Enfin, Hojo distille également tout le long du manga des détails sur la mystérieuse et tragique vie de Ryô, avec parfois des arcs dédiés à ce thème, et faisant intervenir d’anciennes connaissances de Ryô, comme Bloody Mary ou Mick Angel. Ou bien dans certaines discussions avec Umibozu.
Dans tous les cas, on ne peut constater qu’une chose à propos des thématiques de City Hunter : c’est qu’elles ne sont pas traitées avec la volonté d’en dégager une certaine profondeur.
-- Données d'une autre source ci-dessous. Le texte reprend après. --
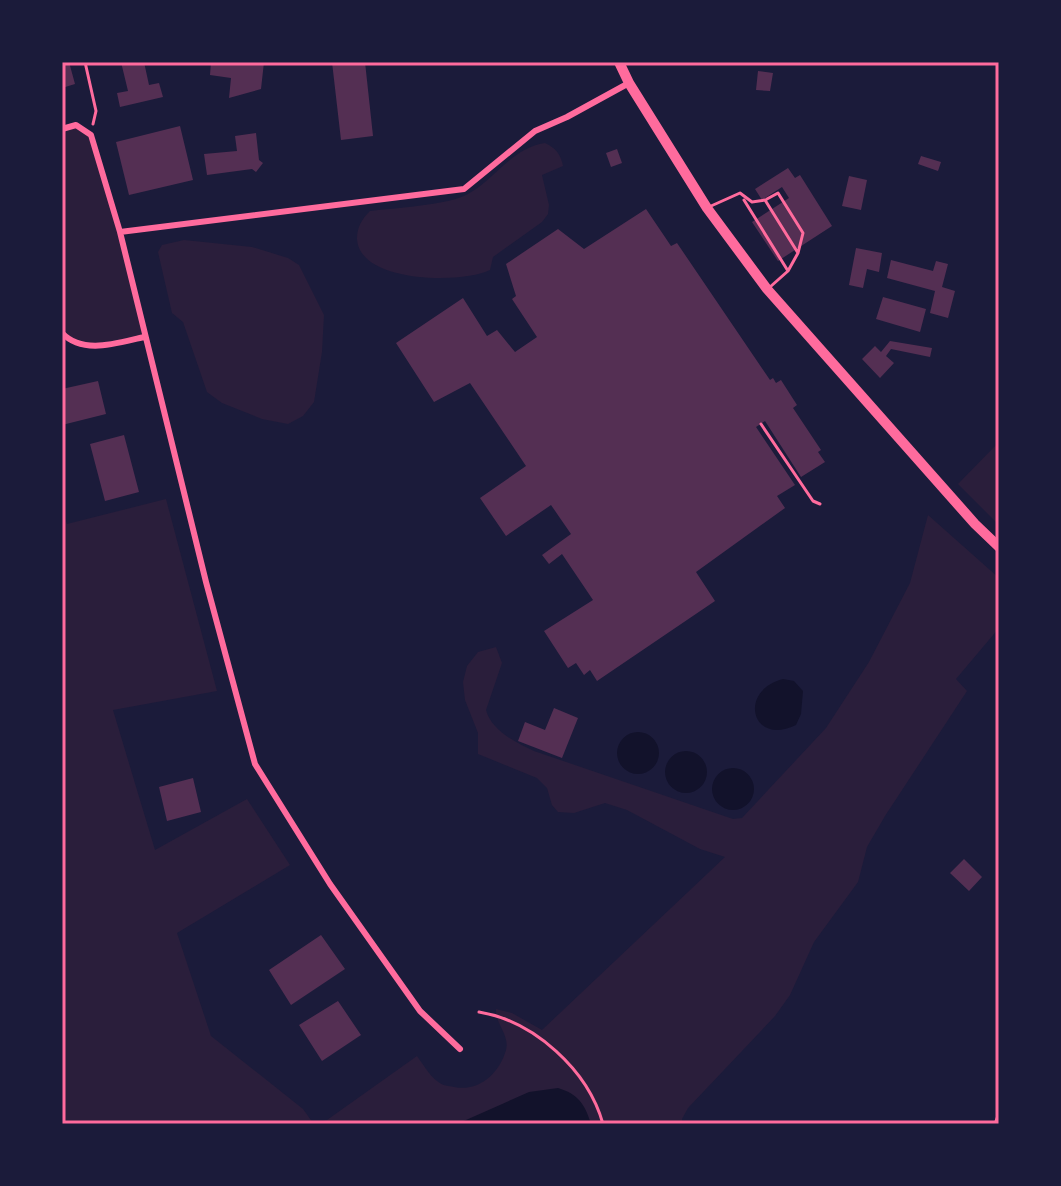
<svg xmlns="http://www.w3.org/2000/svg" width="1061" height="1186" font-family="'PT Sans Narrow',sans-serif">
<rect width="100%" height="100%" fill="#1b1b3a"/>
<path fill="#2a1e3b" d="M76,125L91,135L120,232L144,337L80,345L62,333V129Z
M545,143C556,148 561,155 563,166L542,175L549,205L548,214L542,222L493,257L490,270C462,284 359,283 357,239C357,227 362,219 370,211C394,208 449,205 468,194C495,179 512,148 545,143Z
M184,240L252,247L288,258L299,265L324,315L322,352L314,402L303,416L288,424L262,419L222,403L207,392L183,322L172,313L158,252L162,245Z
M999,442V525L958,484Z
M166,499L217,691L113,710L155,850L247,799L290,865L177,933L211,1036L303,1109L313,1123L327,1120L417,1056C423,1064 429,1075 437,1081C441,1085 448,1086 454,1087C479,1092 499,1074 506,1050C510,1035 495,1024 496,1009L512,1013L542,1030L725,857L700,849L627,810L605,803L574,813L558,812L552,805L547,788L537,778L478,754V733L465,700L463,682L467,666L478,652L496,647L502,663L486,710C491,730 516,743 534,751L733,819L742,818L826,728L869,662L910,583L928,515L999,578V628L956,679L967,691L885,816L867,847L858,882L814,942L790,995L775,1016L688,1108L682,1119L683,1124H62V510L67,524Z"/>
<path fill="#12122b" d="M783,679L794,681L803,691L801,714L796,725C752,747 737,691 783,679Z
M617 753a21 21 0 1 1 42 0a21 21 0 1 1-42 0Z
M665 772a21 21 0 1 1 42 0a21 21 0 1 1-42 0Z
M712 789a21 21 0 1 1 42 0a21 21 0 1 1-42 0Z
M558,1088C578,1094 585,1104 591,1124H457L529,1092Z"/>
<path fill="#542f53" d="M62,62H69L75,84L62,88Z
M121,62H144L149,85L159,83L163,97L120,107L117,93L128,91Z
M211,62H264L261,89L229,98L231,78L210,75Z
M332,62H365L373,136L341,140Z
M758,71L773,73L770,91L756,90Z
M180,126L193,180L129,195L116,142Z
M256,133L259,160L263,163L256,172L252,169L207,175L204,154L237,151L235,136Z
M617,149L622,163L611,167L606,153Z
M921,156L941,162L938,171L918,164Z
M788,168L795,178L800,175L832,226L778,261L752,222L789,198L782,187L762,200L755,189Z
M849,176L867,180L861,210L842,206Z
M646,209L671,246L677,243L770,380L773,378L776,383L781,380L797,405L793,408L821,450L818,452L825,462L801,477L765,421L756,427L795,485L777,496L785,508L696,572L715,601L597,681L590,670L584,675L576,663L568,668L544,631L593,600L562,554L549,564L542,555L571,534L551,505L506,536L480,498L526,466L470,383L434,402L396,343L463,298L487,336L497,330L515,352L537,337L512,299L516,296L506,264L558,229L584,249Z
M856,248L882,253L879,272L867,269L863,288L849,285Z
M891,260L933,271L936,261L948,264L942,287L955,291L948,318L930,313L935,291L887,278Z
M883,297L926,309L920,332L876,319Z
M890,341L932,348L930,357L891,349L886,356L894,363L880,378L862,359L875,346L881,352Z
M98,381L106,414L62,425V389Z
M124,435L139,492L105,501L90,444Z
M554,708L578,718L562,758L518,741L525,722L545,730Z
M193,778L201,812L167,821L159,787Z
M964,859L982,877L969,891L950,873Z
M321,935L345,969L291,1005L269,970Z
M338,1001L361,1035L322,1061L299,1025Z"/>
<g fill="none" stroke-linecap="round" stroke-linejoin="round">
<path stroke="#ff6b9d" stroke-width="3" d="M85,62L96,111L93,124
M761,424L813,501L820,504
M479,1012C534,1021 588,1070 603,1124
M995,1124L999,1113"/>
<path stroke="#ff6b9d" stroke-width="3" d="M767,199L778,193L803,233L798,253
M744,200L788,271
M711,206L740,193L752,202L765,200L798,253L788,271L770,287"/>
<path stroke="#ff6b9d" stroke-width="6" d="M62,129L76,125L91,135L120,232L206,582L255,764L330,884L420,1011L460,1049
M120,232L464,189L535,131L567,117L629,83
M62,333C83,355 117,343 144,337"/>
<path stroke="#ff6b9d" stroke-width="10" d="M619,62L629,83L707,208L767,289L975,524L999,547"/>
</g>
<rect width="1061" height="1186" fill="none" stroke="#1b1b3a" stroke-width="128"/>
<rect x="64" y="64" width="933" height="1058" fill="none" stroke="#ff6b9d" stroke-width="3"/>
</svg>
La drogue, l’Angel Dust, est une drogue totalement improbable, et même si les dégâts qu’elle provoque sont évoqués pour en montrer l’horreur, aucune chance d’avoir une véritable analyse sur les dégâts de ces produits. De même, les intrigues géopolitiques ne sont que des prétextes pour amorcer un arc avec un client de City Hunter.
 
Même si certains lecteurs peuvent reprocher ce lissage des thématiques à la série, Hojo a probablement fait exprès de pas les pousser loin dans leur complexité. Car City Hunter est avant tout un manga dédié à ses personnages principaux, Ryô et Kaori. Somme toute, dans ses scènes d’action, City Hunter est une série assez américanisée, avec beaucoup de coups de feu et de héros invincibles qui mettent une raclée monumentale à des mafieux débiles. Sachant cela, le manga ne se veut rien d’autre qu’une série qui en met plein la vue pour divertir le lecteur, ce qui est rendu possible par le trait de grande qualité de Hojo. Si cela ne suffit pas comme qualité, ce qui fait que le lecteur s’attache autant à la série, c’est l’importance accordée aux personnages.